Mārīcī is depicted in several ways. Some examples included:

- As a man or woman on an open lotus, the lotus occasionally is perched on the back of seven sows.
- As a male deity, often with two or six arms, riding a boar.
- Riding a fiery chariot pulled by seven savage boars or sows.
- As a multi-armed woman with a different weapon in each hand, standing or sitting on the back of a boar.
- As having three faces and six or eight arms.

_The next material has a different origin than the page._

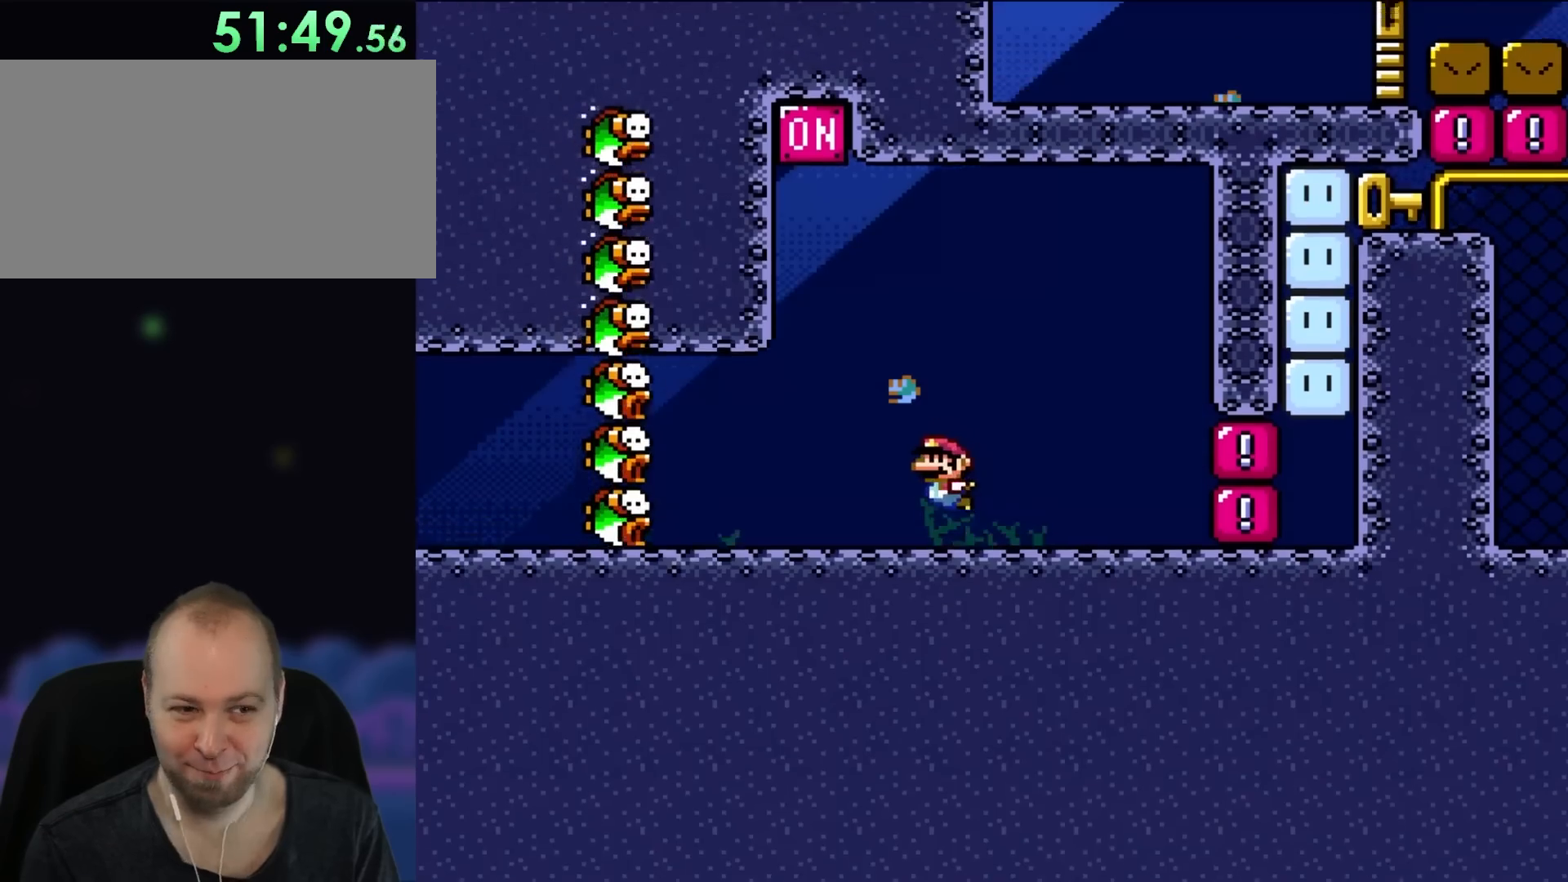
{"buttons": ["B", "DPAD_UP", "DPAD_LEFT"], "events": [[67, "B", "down"], [200, "B", "up"], [367, "B", "down"]]}
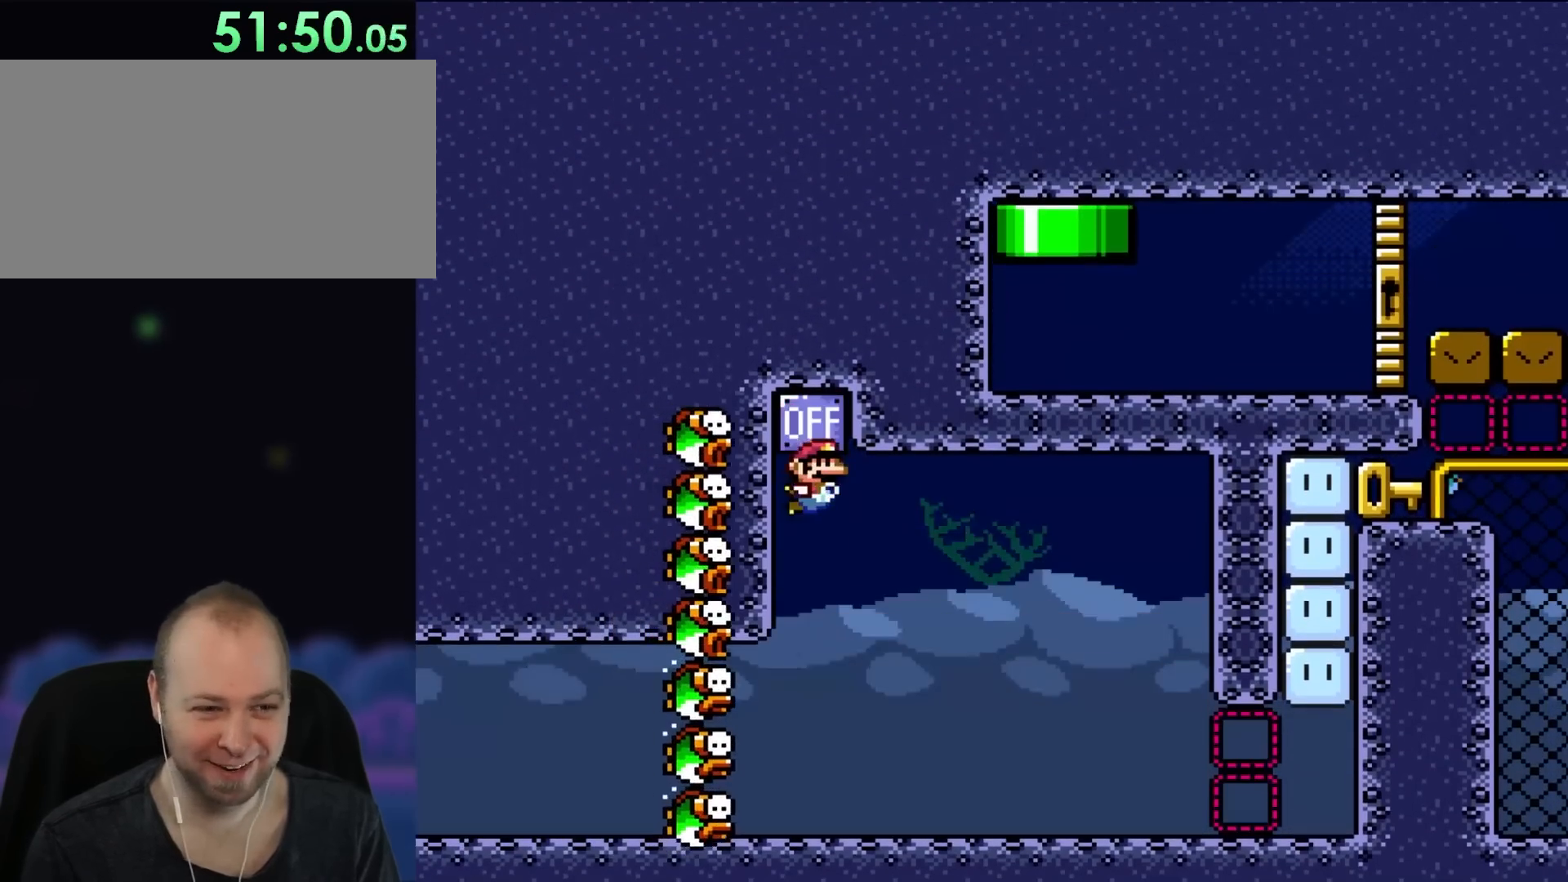
{"buttons": ["DPAD_DOWN", "DPAD_RIGHT"], "events": [[50, "B", "up"], [117, "DPAD_LEFT", "up"], [117, "DPAD_RIGHT", "down"], [133, "DPAD_UP", "up"], [233, "DPAD_DOWN", "down"]]}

In Tibetan literature, the Bari Gyatsa contains five different descriptions of Mārīcī:
- Oḍḍiyāna Mārīcī
- Kalpa Ukta Mārīcī
- Kalpa Ukta Vidhinā Sita Mārīcī
- Aśokakāntā Mārīcī
- Oḍḍiyāna Krama Mārīcī

The Drub Tab Gyatso has six descriptions:

- White with five faces and ten hands
- Yellow with three faces and eight hands
- Yellow with three faces and eight hands
- Dharmadhātu Īśvarī, red with six faces and twelve hands
- Picumī, yellow with three faces and eight hands
- Red with three faces and twelve hands

The Nartang Gyatsa and Rinjung of Taranata describe one form.

The Vajravali and Mitra Gyatsa describe a mandala of Mārīcī that includes twenty-five surrounding figures.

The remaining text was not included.